When Democratic congresswoman Lois Capps announced she would not seek another term in Congress, no one expected the Democratic-leaning seat on the Central Coast would become a high-profile battle. But it has. In fact, it's turning out to be one of the most expensive congressional races in the entire country.
The 24th Congressional District is as diverse as the two candidates vying to represent it. The district spans San Luis Obispo, Santa Barbara and a sliver of Ventura counties. The varied terrain is known for oil platforms, agricultural fields, luxury coastal estates and a wine industry made famous by the movie "Sideways."
Lois Capps has represented the district since 1998. She was elected to replace her husband, Walter Capps, who died of a heart attack only nine months into his first term.
Capps has thrown her support behind fellow Democrat Salud Carbajal, who frequently references his blue-collar Mexican background.
"Look, I’m the son of a farmworker," Carbajal says. "I immigrated to this county when the immigration system worked. We need comprehensive immigration reform in a way that provides a path to citizenship, certainly secures our borders."
Carbajal was elected to the Santa Barbara County Board of Supervisors in 2004, and is considered by many as a safe, steady, but not terribly exciting Democratic pick — all of which is in stark contrast to the profile of his opponent, Justin Fareed.
The 28-year-old Republican grew up in the wealthy enclave of Montecito, just outside Santa Barbara. He attended UCLA and has never held public office. Critics have attacked his lack of experience, which Fareed has tried to brush off by touting his success as a local businessman.
"I think you have to look at the totality of one’s background and experiences," Fareed says. "I grew up here in Santa Barbara building a business from scratch with my family -- packing boxes, taking inventory, going to different chambers and trade shows."
Carbajal has stressed stricter regulation of the local oil industry, following the Refugio Oil Spill in 2015. Fareed, on the other hand, is concerned primarily with supporting businesses and job creation.

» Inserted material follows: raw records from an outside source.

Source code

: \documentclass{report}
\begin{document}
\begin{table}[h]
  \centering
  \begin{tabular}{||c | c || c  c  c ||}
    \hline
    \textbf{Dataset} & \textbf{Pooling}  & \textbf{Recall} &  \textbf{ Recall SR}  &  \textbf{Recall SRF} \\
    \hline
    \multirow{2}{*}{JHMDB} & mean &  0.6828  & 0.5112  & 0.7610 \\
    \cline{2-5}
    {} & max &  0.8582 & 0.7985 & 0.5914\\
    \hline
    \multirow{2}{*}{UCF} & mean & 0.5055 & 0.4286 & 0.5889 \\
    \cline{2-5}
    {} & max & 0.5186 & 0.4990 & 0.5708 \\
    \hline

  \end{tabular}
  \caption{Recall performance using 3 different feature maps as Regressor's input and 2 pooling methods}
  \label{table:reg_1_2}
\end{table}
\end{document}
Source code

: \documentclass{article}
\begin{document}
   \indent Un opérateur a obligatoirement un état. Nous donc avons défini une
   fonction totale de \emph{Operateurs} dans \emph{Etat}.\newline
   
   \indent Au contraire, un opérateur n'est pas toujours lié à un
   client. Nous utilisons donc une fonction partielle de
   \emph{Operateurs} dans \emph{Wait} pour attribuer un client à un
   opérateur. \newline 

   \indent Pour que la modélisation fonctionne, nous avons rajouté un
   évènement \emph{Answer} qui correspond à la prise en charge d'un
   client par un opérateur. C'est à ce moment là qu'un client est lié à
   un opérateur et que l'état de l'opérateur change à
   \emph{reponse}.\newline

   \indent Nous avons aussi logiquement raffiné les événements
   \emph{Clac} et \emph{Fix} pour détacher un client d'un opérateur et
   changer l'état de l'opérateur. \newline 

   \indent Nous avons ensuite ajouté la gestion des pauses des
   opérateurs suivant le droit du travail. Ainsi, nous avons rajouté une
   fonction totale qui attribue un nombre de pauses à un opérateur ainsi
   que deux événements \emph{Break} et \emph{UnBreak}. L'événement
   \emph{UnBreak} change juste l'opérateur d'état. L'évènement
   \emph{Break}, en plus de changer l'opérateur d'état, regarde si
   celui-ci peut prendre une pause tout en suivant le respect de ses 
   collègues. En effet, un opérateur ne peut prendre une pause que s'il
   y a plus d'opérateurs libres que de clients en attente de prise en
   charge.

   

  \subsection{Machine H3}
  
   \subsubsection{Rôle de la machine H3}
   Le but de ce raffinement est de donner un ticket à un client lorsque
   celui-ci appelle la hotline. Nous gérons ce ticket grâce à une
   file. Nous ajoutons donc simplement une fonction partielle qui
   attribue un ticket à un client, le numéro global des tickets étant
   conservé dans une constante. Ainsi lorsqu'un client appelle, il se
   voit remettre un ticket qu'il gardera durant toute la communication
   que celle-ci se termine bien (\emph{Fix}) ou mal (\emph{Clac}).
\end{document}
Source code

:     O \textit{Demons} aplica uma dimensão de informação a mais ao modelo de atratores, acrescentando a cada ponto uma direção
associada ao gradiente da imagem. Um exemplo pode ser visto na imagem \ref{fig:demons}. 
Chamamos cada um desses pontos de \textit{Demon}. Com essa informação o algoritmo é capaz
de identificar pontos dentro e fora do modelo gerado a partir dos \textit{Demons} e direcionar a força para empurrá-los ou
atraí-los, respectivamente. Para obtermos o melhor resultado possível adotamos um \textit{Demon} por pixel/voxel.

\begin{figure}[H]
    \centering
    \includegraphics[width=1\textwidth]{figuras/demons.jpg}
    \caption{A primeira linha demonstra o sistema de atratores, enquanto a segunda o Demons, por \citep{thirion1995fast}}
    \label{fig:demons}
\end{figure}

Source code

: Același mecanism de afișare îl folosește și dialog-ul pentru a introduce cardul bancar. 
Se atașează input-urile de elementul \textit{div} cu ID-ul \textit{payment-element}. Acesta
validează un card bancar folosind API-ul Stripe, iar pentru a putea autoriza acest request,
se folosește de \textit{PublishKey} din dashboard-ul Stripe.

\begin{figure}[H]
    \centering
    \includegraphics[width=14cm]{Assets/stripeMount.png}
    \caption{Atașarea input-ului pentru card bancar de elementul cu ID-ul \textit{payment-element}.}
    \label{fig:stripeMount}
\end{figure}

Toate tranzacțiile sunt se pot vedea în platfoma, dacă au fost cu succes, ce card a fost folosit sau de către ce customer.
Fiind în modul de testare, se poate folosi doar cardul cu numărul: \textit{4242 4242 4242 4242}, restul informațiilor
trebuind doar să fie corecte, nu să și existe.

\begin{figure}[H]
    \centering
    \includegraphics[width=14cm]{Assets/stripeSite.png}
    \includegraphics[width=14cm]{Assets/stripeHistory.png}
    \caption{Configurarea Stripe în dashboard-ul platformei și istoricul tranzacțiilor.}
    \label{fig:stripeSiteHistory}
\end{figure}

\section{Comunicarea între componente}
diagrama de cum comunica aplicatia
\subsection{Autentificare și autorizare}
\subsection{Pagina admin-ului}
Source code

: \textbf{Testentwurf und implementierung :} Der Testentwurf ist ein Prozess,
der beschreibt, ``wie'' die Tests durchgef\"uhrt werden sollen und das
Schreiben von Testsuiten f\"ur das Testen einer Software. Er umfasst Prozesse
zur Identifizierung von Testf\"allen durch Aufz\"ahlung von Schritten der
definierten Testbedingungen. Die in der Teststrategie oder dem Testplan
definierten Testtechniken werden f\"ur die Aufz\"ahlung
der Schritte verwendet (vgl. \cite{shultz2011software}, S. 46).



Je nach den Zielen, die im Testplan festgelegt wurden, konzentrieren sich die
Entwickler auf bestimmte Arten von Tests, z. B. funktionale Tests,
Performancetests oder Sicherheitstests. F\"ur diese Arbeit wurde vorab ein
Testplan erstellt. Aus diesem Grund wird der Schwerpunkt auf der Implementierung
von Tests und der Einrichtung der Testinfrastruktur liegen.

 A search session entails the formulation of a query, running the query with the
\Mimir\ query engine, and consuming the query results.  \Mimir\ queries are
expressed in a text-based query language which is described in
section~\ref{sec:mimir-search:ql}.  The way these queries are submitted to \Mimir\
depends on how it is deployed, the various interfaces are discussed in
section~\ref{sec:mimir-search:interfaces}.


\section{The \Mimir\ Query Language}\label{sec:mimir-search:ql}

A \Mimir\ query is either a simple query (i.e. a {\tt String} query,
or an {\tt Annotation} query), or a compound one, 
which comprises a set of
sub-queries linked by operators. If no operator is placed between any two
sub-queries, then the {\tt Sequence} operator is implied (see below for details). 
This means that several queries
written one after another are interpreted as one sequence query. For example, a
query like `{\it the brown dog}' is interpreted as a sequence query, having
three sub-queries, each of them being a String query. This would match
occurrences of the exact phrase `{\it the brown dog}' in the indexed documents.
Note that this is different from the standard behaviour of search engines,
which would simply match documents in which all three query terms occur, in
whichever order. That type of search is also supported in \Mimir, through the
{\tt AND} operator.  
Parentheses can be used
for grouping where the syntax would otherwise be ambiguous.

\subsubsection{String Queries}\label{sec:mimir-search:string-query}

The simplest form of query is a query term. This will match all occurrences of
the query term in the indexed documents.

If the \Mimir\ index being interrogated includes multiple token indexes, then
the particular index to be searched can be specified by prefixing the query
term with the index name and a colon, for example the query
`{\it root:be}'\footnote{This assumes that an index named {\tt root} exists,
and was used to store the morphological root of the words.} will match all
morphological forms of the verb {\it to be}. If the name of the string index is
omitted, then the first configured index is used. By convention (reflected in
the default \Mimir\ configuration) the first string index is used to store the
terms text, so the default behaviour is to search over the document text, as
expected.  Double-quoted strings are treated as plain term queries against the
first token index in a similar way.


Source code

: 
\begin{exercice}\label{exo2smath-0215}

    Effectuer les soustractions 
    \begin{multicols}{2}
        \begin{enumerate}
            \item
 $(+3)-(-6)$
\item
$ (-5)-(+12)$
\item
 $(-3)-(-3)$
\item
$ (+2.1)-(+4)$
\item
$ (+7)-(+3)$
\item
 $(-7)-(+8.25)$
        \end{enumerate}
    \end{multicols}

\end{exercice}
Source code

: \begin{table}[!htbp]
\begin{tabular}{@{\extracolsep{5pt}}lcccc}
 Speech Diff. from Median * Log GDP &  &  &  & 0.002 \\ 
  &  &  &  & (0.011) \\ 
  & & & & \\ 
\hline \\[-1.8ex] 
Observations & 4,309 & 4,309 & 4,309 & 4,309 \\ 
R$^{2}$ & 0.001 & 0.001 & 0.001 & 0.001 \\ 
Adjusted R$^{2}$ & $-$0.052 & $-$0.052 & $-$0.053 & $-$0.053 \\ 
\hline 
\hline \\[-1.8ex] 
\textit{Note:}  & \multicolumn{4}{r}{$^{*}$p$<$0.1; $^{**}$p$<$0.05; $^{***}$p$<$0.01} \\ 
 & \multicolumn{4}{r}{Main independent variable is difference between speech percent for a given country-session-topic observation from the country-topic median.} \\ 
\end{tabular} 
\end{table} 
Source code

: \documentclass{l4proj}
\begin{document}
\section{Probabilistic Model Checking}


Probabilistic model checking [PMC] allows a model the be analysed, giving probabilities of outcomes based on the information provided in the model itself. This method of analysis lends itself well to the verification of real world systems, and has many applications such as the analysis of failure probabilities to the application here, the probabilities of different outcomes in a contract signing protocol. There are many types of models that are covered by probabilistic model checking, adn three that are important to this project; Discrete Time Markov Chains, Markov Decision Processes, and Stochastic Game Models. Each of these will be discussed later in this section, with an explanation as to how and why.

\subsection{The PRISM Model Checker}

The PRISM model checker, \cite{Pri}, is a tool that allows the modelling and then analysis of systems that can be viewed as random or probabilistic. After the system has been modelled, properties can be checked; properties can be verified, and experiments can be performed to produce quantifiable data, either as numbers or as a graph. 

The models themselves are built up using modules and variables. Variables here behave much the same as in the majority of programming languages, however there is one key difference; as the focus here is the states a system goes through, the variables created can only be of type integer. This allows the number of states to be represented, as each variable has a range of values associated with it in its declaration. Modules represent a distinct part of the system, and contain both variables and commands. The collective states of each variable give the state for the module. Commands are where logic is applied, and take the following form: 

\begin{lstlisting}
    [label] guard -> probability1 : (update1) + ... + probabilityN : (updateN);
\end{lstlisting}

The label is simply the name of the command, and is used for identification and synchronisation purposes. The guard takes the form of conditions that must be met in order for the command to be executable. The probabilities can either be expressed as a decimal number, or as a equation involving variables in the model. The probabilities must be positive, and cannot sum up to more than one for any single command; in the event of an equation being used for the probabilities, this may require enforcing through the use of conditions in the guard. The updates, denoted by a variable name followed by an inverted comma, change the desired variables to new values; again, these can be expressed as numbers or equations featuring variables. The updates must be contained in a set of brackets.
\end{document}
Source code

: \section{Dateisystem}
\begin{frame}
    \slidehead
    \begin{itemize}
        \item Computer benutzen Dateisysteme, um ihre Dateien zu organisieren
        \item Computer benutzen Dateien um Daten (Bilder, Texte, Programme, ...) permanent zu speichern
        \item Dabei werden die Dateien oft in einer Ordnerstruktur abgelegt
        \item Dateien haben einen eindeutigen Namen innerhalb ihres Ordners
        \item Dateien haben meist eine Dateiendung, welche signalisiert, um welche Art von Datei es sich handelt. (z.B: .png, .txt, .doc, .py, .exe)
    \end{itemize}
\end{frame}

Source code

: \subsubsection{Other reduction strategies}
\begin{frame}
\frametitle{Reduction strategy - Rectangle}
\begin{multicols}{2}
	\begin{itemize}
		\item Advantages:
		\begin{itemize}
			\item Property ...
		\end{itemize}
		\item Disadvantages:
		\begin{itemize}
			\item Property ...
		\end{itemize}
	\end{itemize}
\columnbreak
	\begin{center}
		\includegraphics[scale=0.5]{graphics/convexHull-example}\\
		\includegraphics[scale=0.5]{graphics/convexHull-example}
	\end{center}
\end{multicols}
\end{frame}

Both stances play well in a district that is deeply divided. In the June primary, Democrat Carbajal finished first, more than 20,000 votes ahead of Fareed.
Congresswoman Capps won re-election in 2014 by just 3 percentage points. And with the seat now up for grabs, Super PACs and other nonprofits have poured nearly $3 million into the race, making it one of the most expensive in the country.
On top of that, Carbajal has personally raised around $2.8 million, while Fareed has raised roughly $2 million.
Jerry Roberts, a longtime political observer on the Central Coast and former editor of the Santa Barbara News-Press, believes voter registration trends favor Democrats.
"I think in the beginning, Republicans had a sense that they might be able to turn this as an open seat from blue to red, because the registration was pretty close, only plus-three Democratic," Roberts says. "Since then, Democrats have expanded their registration edge."
Independent handicappers confirm the seat leans Democratic, but it's hardly a sure bet.
Both candidates have experienced turbulence in their campaigns in recent weeks.
Carbajal was overheard by a political opponent calling the town of Lompoc the "armpit" of Santa Barbara County. This sent the Fareed campaign on the offensive with TV attack ads charging that "elitist insiders like Carbajal have been looking down their noses at us for years."
At the same time, Fareed has been dealing with a problem plaguing many other Republicans -- Donald Trump. After initially making supportive statements about Trump, Fareed has tried to distance himself.
All of this has made the race especially bitter in the closing weeks of the campaign, as voters decide who will represent their district. Will it be the Democratic political insider who worked his way up through the party, or the outsider pushing a message of economic growth?